Bus maybe come now, maybe come later.

Sharing travel itineraries and experiences with a deaf couple is a fun game, and I’m glad they’re still enjoying it too!

Supratours!! Air conditioning, leg room, an assured seat – uncontrollable smiles on our faces.

Heat, sun, and a thoroughly surprising lack of touts strike us upon arrival in Ouarzazate.

Big empty roads.

Has the taxi delivered us to a premium resort by mistake? No, indeed this is our hotel, pool, bar and all.

Beer! Our only one in Morocco.

Sumptuous lamb tagine could have been ten times the size.

Tour busses arrived overnight, and the breakfast buffet buzzes.

The desert exit towers above us. The Tizi and Tichka road through high atlas, conquered by Supratours.

Vertigo versus views: which force will prevail?

Get into Marrakech, to your hotel, with all your stuff, yourself.
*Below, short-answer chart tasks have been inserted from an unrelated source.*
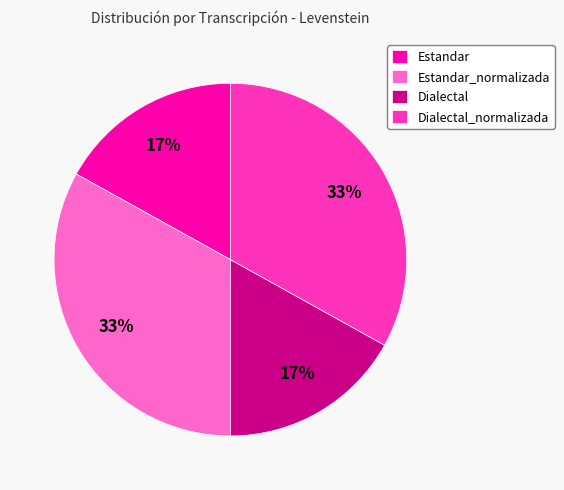

Does any single category account for the majority?

No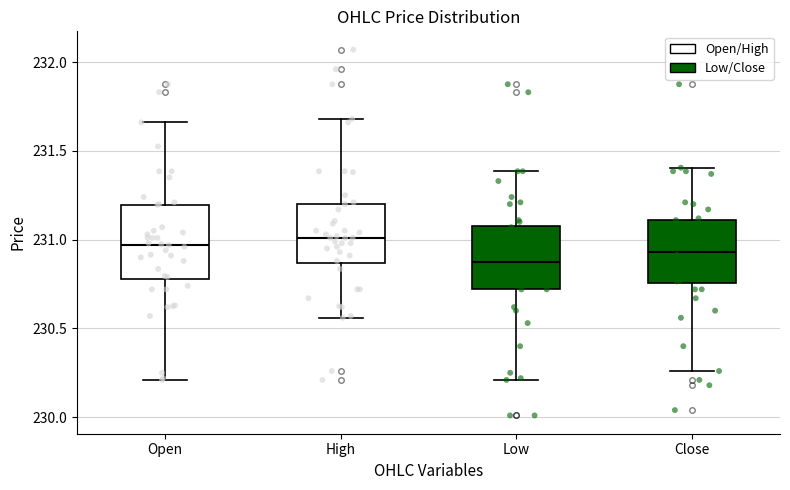

Which box has the lowest median line?

Low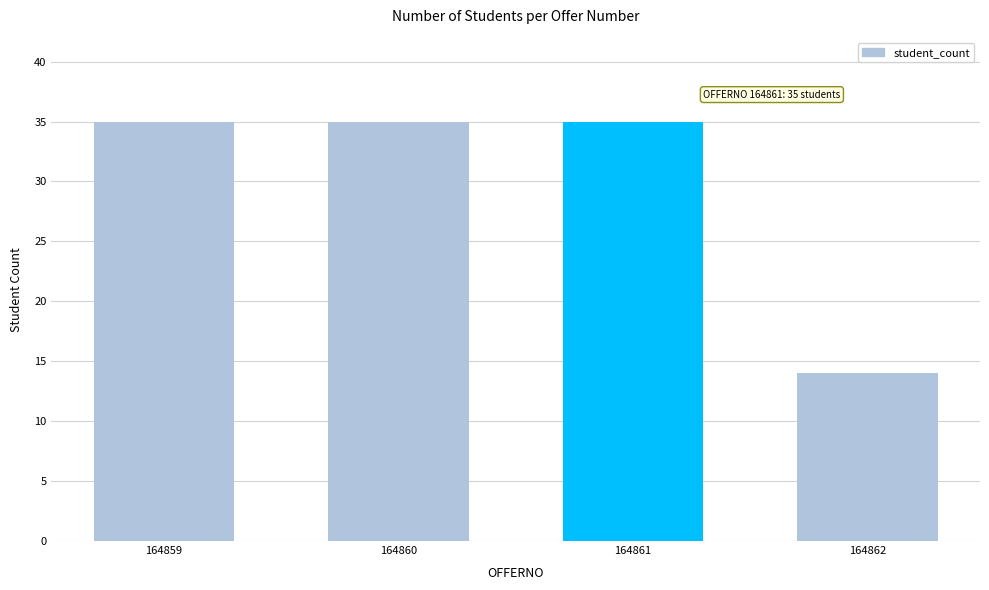

Where is the data nearest to the value 24?

164862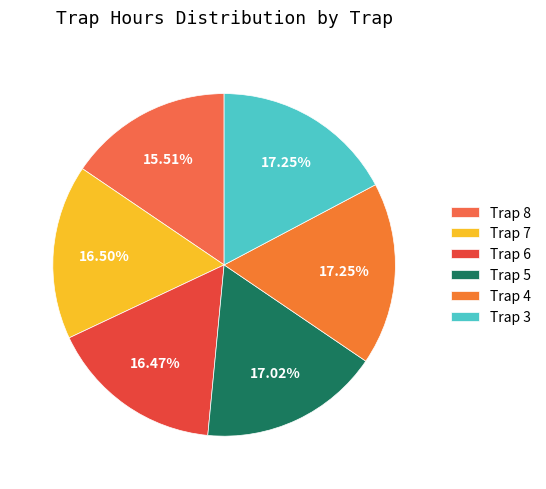

Does Trap 7 represent more than half of the total?

No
Go on, I dare ya.

This taxi driver has absolutely no idea where to go, yet happily demands a premium price.

Even the kids morph into touts, demanding 100s. Our cart puller accepts the backup.
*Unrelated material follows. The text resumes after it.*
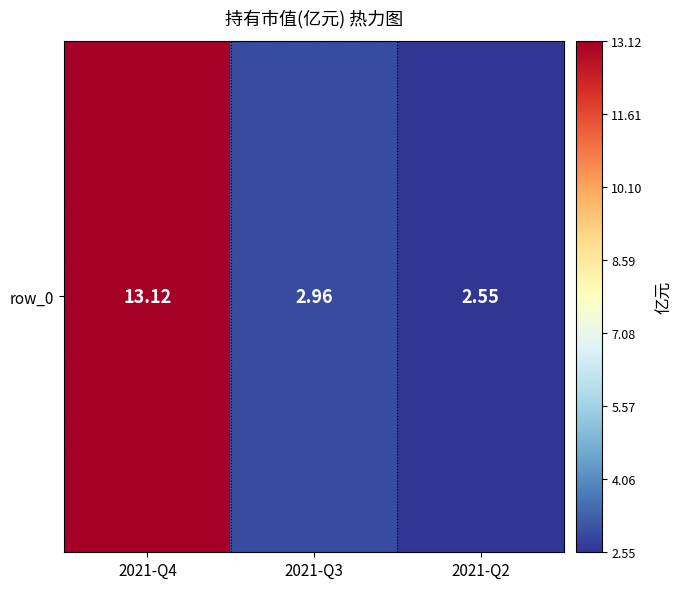

What is the smallest value displayed?

2.5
One appreciates one’s peaceful Riad all the more after a tumultuous arrival.

The Bordeaux suite, a deep rouge naturally, neatly matches Amy’s outfit.

Venturing back out, the tempestuous street tempo has quelled to a mere murmur.

Can’t get the kids off Facebook? Stick Facebook in the park.

Another deaf pair, this time a chance Moroccan meeting across the park. No score, but a nice moment.

Amy haggles like a pro, 400 to 40 for henna.

“Why you look another place, all menu the same here.”

Fresh food speaks for itself.

Bicycles in medina backstreets, fine, that’s ok. But motorbikes really ruin any strolling pleasure.

Marrakech’s museums are doable in minutes, but lunch takes hours.

Our attempts to find Najat’s Kitchen, marked differently on three maps, in a dark maze devoid of road names… really aren’t going to get far.

Tagine presented with panache.

And we’re away! Marrakech wrapped up.

Why they call Essaouria ‘wind city’ is immediately obvious.

Essaouira is a little Brighton: artists in alcoves, hippies with hash cookies, all framed by the beach.

Off a soggy back alley, through a doorway and upstairs to an art deco lounge-shrine par excellence.

They’re happy when there’s tuna, but as soon as supplies dry up, moods sour.